Input records Start Marker

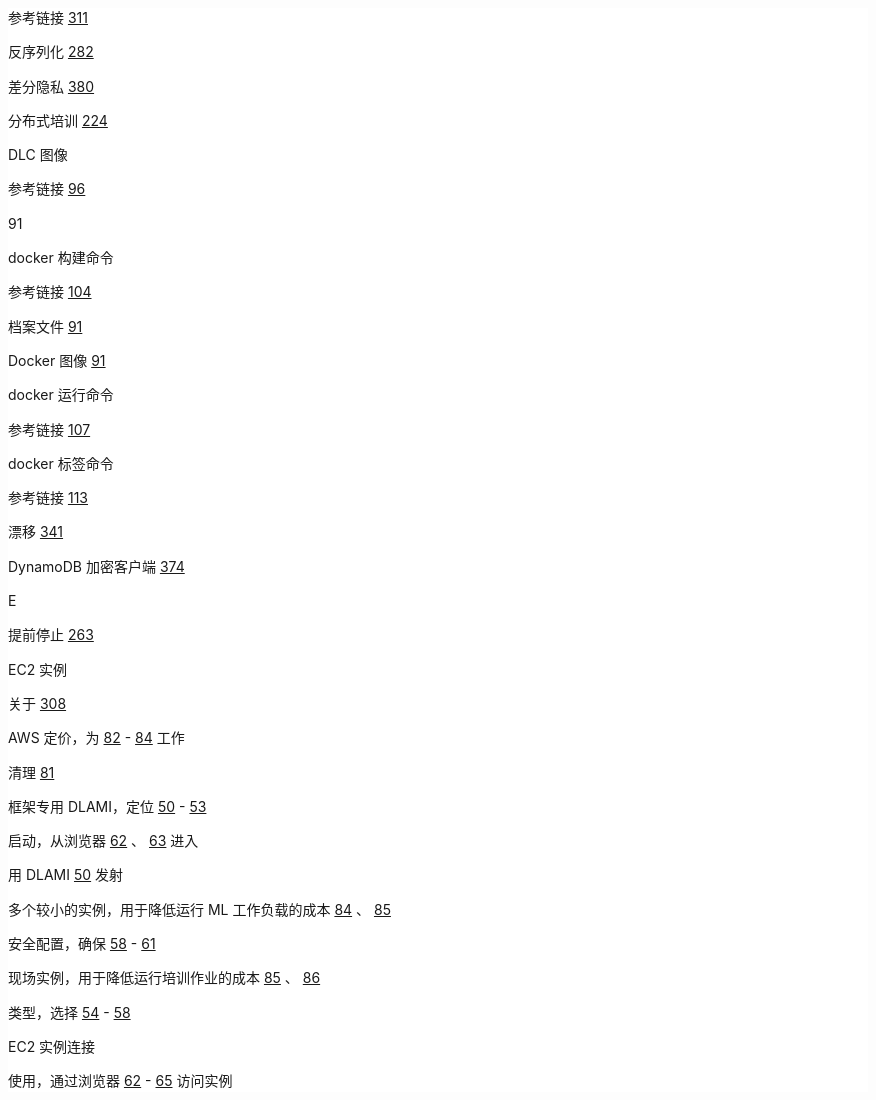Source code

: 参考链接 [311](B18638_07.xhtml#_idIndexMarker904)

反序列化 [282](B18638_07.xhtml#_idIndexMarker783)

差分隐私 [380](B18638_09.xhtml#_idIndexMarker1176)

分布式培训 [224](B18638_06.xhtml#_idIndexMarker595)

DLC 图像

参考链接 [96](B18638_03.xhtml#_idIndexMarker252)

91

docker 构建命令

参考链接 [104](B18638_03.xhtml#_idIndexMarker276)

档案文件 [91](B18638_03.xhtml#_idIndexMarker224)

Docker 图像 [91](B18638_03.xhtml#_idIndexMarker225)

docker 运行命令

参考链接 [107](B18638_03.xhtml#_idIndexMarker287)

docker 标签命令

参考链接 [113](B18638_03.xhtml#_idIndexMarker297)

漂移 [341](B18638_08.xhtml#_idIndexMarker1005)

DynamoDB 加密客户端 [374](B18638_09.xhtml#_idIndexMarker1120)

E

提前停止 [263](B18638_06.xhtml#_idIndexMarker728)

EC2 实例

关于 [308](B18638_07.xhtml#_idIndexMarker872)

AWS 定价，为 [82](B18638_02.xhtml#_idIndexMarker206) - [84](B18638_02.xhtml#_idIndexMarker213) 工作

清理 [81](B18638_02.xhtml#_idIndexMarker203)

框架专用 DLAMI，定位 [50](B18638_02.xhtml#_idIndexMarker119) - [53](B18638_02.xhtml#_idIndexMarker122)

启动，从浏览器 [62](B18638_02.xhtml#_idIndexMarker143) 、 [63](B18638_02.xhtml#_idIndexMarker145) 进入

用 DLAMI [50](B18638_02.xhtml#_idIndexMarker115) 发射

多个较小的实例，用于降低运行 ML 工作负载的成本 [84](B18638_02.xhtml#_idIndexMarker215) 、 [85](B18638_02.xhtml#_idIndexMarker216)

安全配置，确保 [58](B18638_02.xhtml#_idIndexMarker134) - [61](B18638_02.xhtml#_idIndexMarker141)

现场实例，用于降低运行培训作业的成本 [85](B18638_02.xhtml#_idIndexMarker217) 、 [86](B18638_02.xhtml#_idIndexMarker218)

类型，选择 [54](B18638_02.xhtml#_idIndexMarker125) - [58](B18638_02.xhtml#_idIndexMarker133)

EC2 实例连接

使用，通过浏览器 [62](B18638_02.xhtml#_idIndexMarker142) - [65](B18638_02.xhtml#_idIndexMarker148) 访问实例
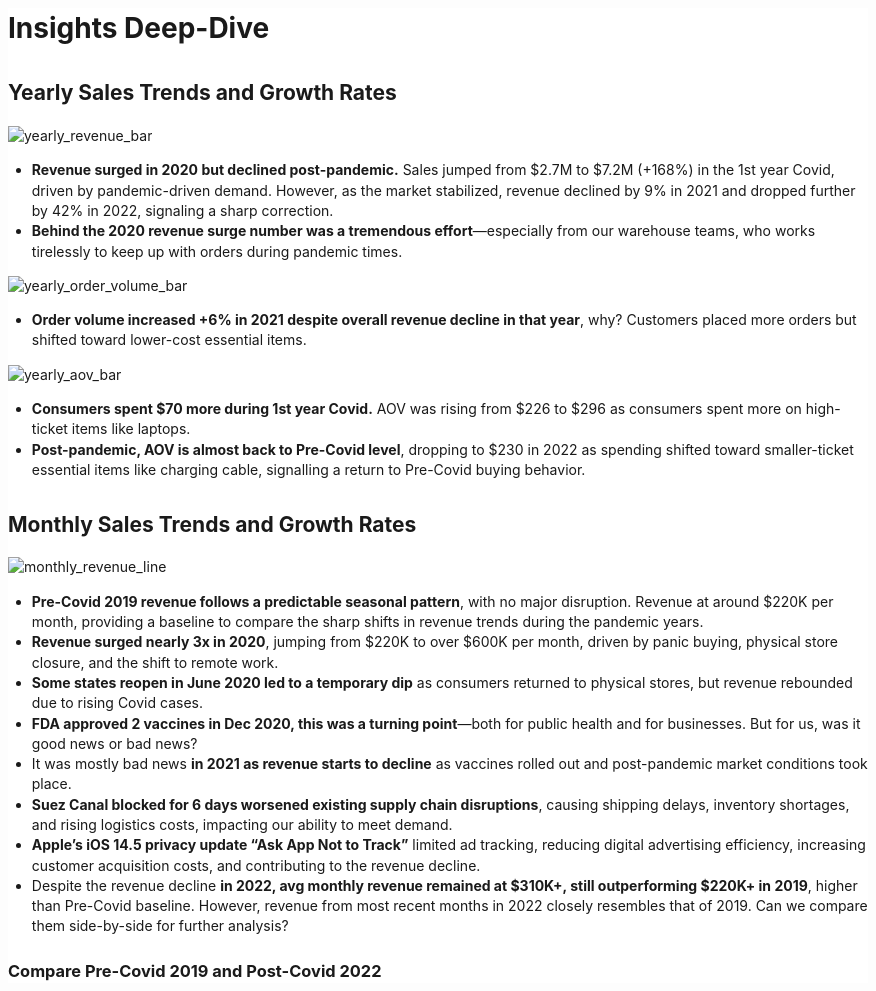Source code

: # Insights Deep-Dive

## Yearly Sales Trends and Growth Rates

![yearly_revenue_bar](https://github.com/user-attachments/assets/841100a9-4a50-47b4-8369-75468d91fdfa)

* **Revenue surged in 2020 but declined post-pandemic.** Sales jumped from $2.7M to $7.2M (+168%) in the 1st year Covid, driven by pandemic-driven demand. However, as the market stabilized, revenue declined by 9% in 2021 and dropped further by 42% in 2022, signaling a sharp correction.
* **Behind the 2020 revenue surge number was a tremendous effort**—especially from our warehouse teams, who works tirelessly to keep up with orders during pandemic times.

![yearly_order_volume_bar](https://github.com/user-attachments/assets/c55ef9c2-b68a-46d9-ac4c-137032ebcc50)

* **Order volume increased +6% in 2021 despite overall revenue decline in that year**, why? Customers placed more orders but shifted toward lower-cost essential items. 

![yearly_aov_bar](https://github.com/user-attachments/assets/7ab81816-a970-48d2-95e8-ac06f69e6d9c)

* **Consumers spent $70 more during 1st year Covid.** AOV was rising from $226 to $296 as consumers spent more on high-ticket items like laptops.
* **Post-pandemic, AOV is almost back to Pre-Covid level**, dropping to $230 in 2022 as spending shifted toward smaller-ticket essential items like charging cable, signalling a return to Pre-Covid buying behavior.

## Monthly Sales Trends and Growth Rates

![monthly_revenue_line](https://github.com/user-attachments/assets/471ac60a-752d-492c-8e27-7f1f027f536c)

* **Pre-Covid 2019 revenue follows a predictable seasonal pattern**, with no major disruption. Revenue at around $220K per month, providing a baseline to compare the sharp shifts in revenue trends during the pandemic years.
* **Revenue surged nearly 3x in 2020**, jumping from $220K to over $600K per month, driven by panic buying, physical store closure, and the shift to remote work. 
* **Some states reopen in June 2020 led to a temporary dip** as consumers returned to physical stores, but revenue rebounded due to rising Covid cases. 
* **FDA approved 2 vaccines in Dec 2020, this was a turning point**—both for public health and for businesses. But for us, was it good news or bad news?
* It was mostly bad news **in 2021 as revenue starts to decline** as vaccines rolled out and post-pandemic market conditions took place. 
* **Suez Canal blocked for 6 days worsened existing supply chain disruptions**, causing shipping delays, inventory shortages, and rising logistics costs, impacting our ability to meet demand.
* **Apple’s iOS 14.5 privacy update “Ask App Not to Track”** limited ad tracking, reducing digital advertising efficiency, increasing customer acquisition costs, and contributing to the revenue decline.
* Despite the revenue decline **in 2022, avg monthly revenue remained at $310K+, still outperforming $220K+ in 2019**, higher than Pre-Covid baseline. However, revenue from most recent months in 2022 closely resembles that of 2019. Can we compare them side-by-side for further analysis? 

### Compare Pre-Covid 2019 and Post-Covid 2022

Input records End Marker

About this task:
Put the source text of every item into a JSON list of strings, one string per line, skipping blank lines. Leave the pictures out of the answer.

Result:
[
  "Source code",
  ": 参考链接 [311](B18638_07.xhtml#_idIndexMarker904)",
  "反序列化 [282](B18638_07.xhtml#_idIndexMarker783)",
  "差分隐私 [380](B18638_09.xhtml#_idIndexMarker1176)",
  "分布式培训 [224](B18638_06.xhtml#_idIndexMarker595)",
  "DLC 图像",
  "参考链接 [96](B18638_03.xhtml#_idIndexMarker252)",
  "91",
  "docker 构建命令",
  "参考链接 [104](B18638_03.xhtml#_idIndexMarker276)",
  "档案文件 [91](B18638_03.xhtml#_idIndexMarker224)",
  "Docker 图像 [91](B18638_03.xhtml#_idIndexMarker225)",
  "docker 运行命令",
  "参考链接 [107](B18638_03.xhtml#_idIndexMarker287)",
  "docker 标签命令",
  "参考链接 [113](B18638_03.xhtml#_idIndexMarker297)",
  "漂移 [341](B18638_08.xhtml#_idIndexMarker1005)",
  "DynamoDB 加密客户端 [374](B18638_09.xhtml#_idIndexMarker1120)",
  "E",
  "提前停止 [263](B18638_06.xhtml#_idIndexMarker728)",
  "EC2 实例",
  "关于 [308](B18638_07.xhtml#_idIndexMarker872)",
  "AWS 定价，为 [82](B18638_02.xhtml#_idIndexMarker206) - [84](B18638_02.xhtml#_idIndexMarker213) 工作",
  "清理 [81](B18638_02.xhtml#_idIndexMarker203)",
  "框架专用 DLAMI，定位 [50](B18638_02.xhtml#_idIndexMarker119) - [53](B18638_02.xhtml#_idIndexMarker122)",
  "启动，从浏览器 [62](B18638_02.xhtml#_idIndexMarker143) 、 [63](B18638_02.xhtml#_idIndexMarker145) 进入",
  "用 DLAMI [50](B18638_02.xhtml#_idIndexMarker115) 发射",
  "多个较小的实例，用于降低运行 ML 工作负载的成本 [84](B18638_02.xhtml#_idIndexMarker215) 、 [85](B18638_02.xhtml#_idIndexMarker216)",
  "安全配置，确保 [58](B18638_02.xhtml#_idIndexMarker134) - [61](B18638_02.xhtml#_idIndexMarker141)",
  "现场实例，用于降低运行培训作业的成本 [85](B18638_02.xhtml#_idIndexMarker217) 、 [86](B18638_02.xhtml#_idIndexMarker218)",
  "类型，选择 [54](B18638_02.xhtml#_idIndexMarker125) - [58](B18638_02.xhtml#_idIndexMarker133)",
  "EC2 实例连接",
  "使用，通过浏览器 [62](B18638_02.xhtml#_idIndexMarker142) - [65](B18638_02.xhtml#_idIndexMarker148) 访问实例",
  "Source code",
  ": # Insights Deep-Dive",
  "## Yearly Sales Trends and Growth Rates",
  "![yearly_revenue_bar](https://github.com/user-attachments/assets/841100a9-4a50-47b4-8369-75468d91fdfa)",
  "* **Revenue surged in 2020 but declined post-pandemic.** Sales jumped from $2.7M to $7.2M (+168%) in the 1st year Covid, driven by pandemic-driven demand. However, as the market stabilized, revenue declined by 9% in 2021 and dropped further by 42% in 2022, signaling a sharp correction.",
  "* **Behind the 2020 revenue surge number was a tremendous effort**—especially from our warehouse teams, who works tirelessly to keep up with orders during pandemic times.",
  "![yearly_order_volume_bar](https://github.com/user-attachments/assets/c55ef9c2-b68a-46d9-ac4c-137032ebcc50)",
  "* **Order volume increased +6% in 2021 despite overall revenue decline in that year**, why? Customers placed more orders but shifted toward lower-cost essential items. ",
  "![yearly_aov_bar](https://github.com/user-attachments/assets/7ab81816-a970-48d2-95e8-ac06f69e6d9c)",
  "* **Consumers spent $70 more during 1st year Covid.** AOV was rising from $226 to $296 as consumers spent more on high-ticket items like laptops.",
  "* **Post-pandemic, AOV is almost back to Pre-Covid level**, dropping to $230 in 2022 as spending shifted toward smaller-ticket essential items like charging cable, signalling a return to Pre-Covid buying behavior.",
  "## Monthly Sales Trends and Growth Rates",
  "![monthly_revenue_line](https://github.com/user-attachments/assets/471ac60a-752d-492c-8e27-7f1f027f536c)",
  "* **Pre-Covid 2019 revenue follows a predictable seasonal pattern**, with no major disruption. Revenue at around $220K per month, providing a baseline to compare the sharp shifts in revenue trends during the pandemic years.",
  "* **Revenue surged nearly 3x in 2020**, jumping from $220K to over $600K per month, driven by panic buying, physical store closure, and the shift to remote work. ",
  "* **Some states reopen in June 2020 led to a temporary dip** as consumers returned to physical stores, but revenue rebounded due to rising Covid cases. ",
  "* **FDA approved 2 vaccines in Dec 2020, this was a turning point**—both for public health and for businesses. But for us, was it good news or bad news?",
  "* It was mostly bad news **in 2021 as revenue starts to decline** as vaccines rolled out and post-pandemic market conditions took place. ",
  "* **Suez Canal blocked for 6 days worsened existing supply chain disruptions**, causing shipping delays, inventory shortages, and rising logistics costs, impacting our ability to meet demand.",
  "* **Apple’s iOS 14.5 privacy update “Ask App Not to Track”** limited ad tracking, reducing digital advertising efficiency, increasing customer acquisition costs, and contributing to the revenue decline.",
  "* Despite the revenue decline **in 2022, avg monthly revenue remained at $310K+, still outperforming $220K+ in 2019**, higher than Pre-Covid baseline. However, revenue from most recent months in 2022 closely resembles that of 2019. Can we compare them side-by-side for further analysis? ",
  "### Compare Pre-Covid 2019 and Post-Covid 2022"
]